東京家族

今日は、娘がセンター試験を受けている時間を利用して、妻と一緒に「東京家族」を見に行ってきた。

娘が頑張っているときに少々不謹慎かとも思ったが、まあ、この期に及んで親がジタバタしてもはじまらない。「東京家族」と「テッド」のどちらにしようか迷っていたのだが、娘を試験会場に送り届けてから映画館に向かったところ、後者の初回の上映開始時刻には間に合わず、自然に前者を見ることになった。

さて、本作は小津の「東京物語(1953年)」を“モチーフ”にしているということで、どのへんにその影響が現れているのか注意しながら見ていたのだが、何と基本的な設定やストーリーは「東京物語」そのものであり、これでオリジナル脚本というのはちょっと不思議。何か“リメイク”と言えないような特別な事情でもあったのかなあ。

東京物語」との大きな違いは、次男が生きていることと母親が東京で亡くなることの2点であり、確かに前者については作品のテーマに関わる重要な変更点なのだが、個人的な意見を言わせていただければ、これは改悪以外の何物でもなく、紀子の“他人”としての立場を決定的に変化させてしまっている。

すなわち、原節子の演じた紀子には周吉夫婦の老後の面倒をみる責任は全く存在せず、彼女は他人の気安さ(=これが彼女のズルさの正体である。

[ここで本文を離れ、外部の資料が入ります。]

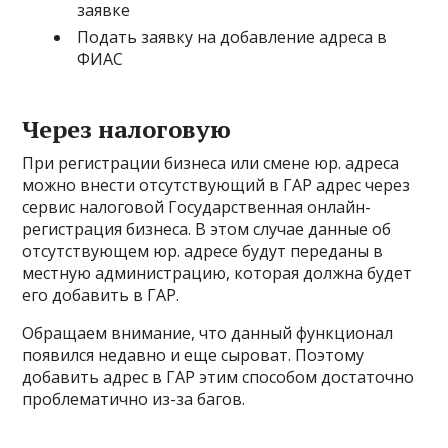
заявке
Подать заявку на добавление адреса в
ФИАС
Через налоговую
При регистрации бизнеса или смене юр. адреса
можно внести отсутствующий в ГАР адрес через
сервис налоговой Государственная онлайн-
регистрация бизнеса. В этом случае данные об
отсутствующем юр. адресе будут переданы в
местную администрацию, которая должна будет
его добавить в ГАР.
Обращаем внимание, что данный функционал
появился недавно и еще сыроват. Поэтому
добавить адрес в ГАР этим способом достаточно
проблематично из-за багов.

)からこの老夫婦に親切に接することが出来た訳であるが、これに対し、蒼井優の紀子には(将来的にではあるにしろ)その責任が発生する可能性がある訳であり、映画の終盤において、次男の昌次から周吉との同居の話が出てもおかしくない状況であった。

まあ、実際にはそのようなシーンは登場せず、結局、本作の紀子は“良い人”ということで終わってしまうのだが、それは両作品に共通する“老い(=時間)の残酷さ”という重要なテーマを弱体化しているだけ(=良い人がいれば大丈夫!)であり、見ていてちょっと物足りなかった。

ということで、「東京物語」を見ていない妻の反応が面白く、それは登場人物の年齢設定が不自然であるということ。言われてみれば、確かに吉行和子(=公開当時77歳)が老けを強調して演じてみせた平山とみこはとても現在の68歳のご婦人には見えず、妻夫木聡の昌次の祖母といってもおかしくないくらい。さすがの山田洋次も、この60年間における平均寿命の伸びを上手く誤魔化すことは至難の技だったようです。